## [Human pose images with coordinates]
********************
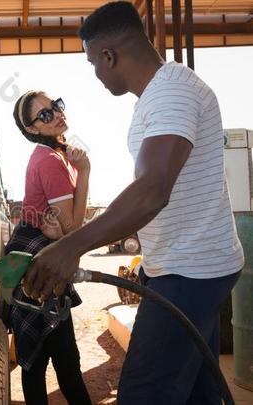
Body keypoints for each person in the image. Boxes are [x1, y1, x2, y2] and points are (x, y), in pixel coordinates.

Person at [22, 2, 244, 404]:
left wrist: (70, 246)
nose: (96, 74)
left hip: (190, 270)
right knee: (199, 392)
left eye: (93, 63)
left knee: (144, 394)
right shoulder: (160, 94)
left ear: (109, 56)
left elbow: (153, 188)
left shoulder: (171, 93)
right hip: (188, 266)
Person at [4, 90, 92, 405]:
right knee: (64, 362)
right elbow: (73, 229)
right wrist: (85, 173)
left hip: (38, 263)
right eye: (44, 115)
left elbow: (67, 227)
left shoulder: (56, 155)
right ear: (32, 129)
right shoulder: (52, 161)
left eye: (55, 105)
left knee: (38, 361)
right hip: (41, 266)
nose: (55, 114)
********************
## [The task]
Output an exact copy of the lines from the one holding "left wrist: (70, 246)" to the last line of the data, inclusive, and nothing beyond that range.

## [Answer area]
left wrist: (70, 246)
nose: (96, 74)
left hip: (190, 270)
right knee: (199, 392)
left eye: (93, 63)
left knee: (144, 394)
right shoulder: (160, 94)
left ear: (109, 56)
left elbow: (153, 188)
left shoulder: (171, 93)
right hip: (188, 266)
Person at [4, 90, 92, 405]:
right knee: (64, 362)
right elbow: (73, 229)
right wrist: (85, 173)
left hip: (38, 263)
right eye: (44, 115)
left elbow: (67, 227)
left shoulder: (56, 155)
right ear: (32, 129)
right shoulder: (52, 161)
left eye: (55, 105)
left knee: (38, 361)
right hip: (41, 266)
nose: (55, 114)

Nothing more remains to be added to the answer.